:: Material for the task ::
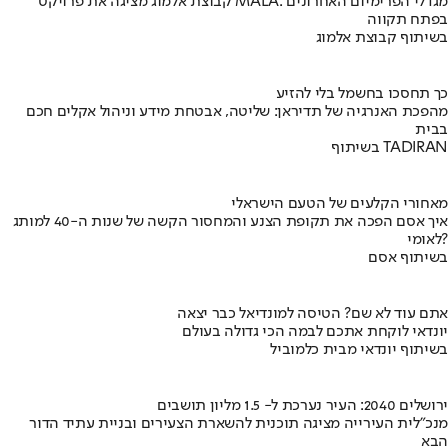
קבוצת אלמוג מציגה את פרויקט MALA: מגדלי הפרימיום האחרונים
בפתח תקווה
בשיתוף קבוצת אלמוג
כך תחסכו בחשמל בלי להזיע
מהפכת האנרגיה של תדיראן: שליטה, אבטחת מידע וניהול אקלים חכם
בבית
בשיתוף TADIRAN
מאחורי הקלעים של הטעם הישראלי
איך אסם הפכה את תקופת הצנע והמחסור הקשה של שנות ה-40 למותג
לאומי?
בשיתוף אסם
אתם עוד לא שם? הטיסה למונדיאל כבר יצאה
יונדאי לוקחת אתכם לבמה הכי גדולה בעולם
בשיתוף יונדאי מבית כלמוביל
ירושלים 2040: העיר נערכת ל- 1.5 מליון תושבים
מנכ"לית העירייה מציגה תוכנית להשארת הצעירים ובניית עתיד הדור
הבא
:::
What the task asks:
Copy out all the entries precisely. No images.

Response to this exercise:
קבוצת אלמוג מציגה את פרויקט MALA: מגדלי הפרימיום האחרונים
בפתח תקווה
בשיתוף קבוצת אלמוג
כך תחסכו בחשמל בלי להזיע
מהפכת האנרגיה של תדיראן: שליטה, אבטחת מידע וניהול אקלים חכם
בבית
בשיתוף TADIRAN
מאחורי הקלעים של הטעם הישראלי
איך אסם הפכה את תקופת הצנע והמחסור הקשה של שנות ה-40 למותג
לאומי?
בשיתוף אסם
אתם עוד לא שם? הטיסה למונדיאל כבר יצאה
יונדאי לוקחת אתכם לבמה הכי גדולה בעולם
בשיתוף יונדאי מבית כלמוביל
ירושלים 2040: העיר נערכת ל- 1.5 מליון תושבים
מנכ"לית העירייה מציגה תוכנית להשארת הצעירים ובניית עתיד הדור
הבא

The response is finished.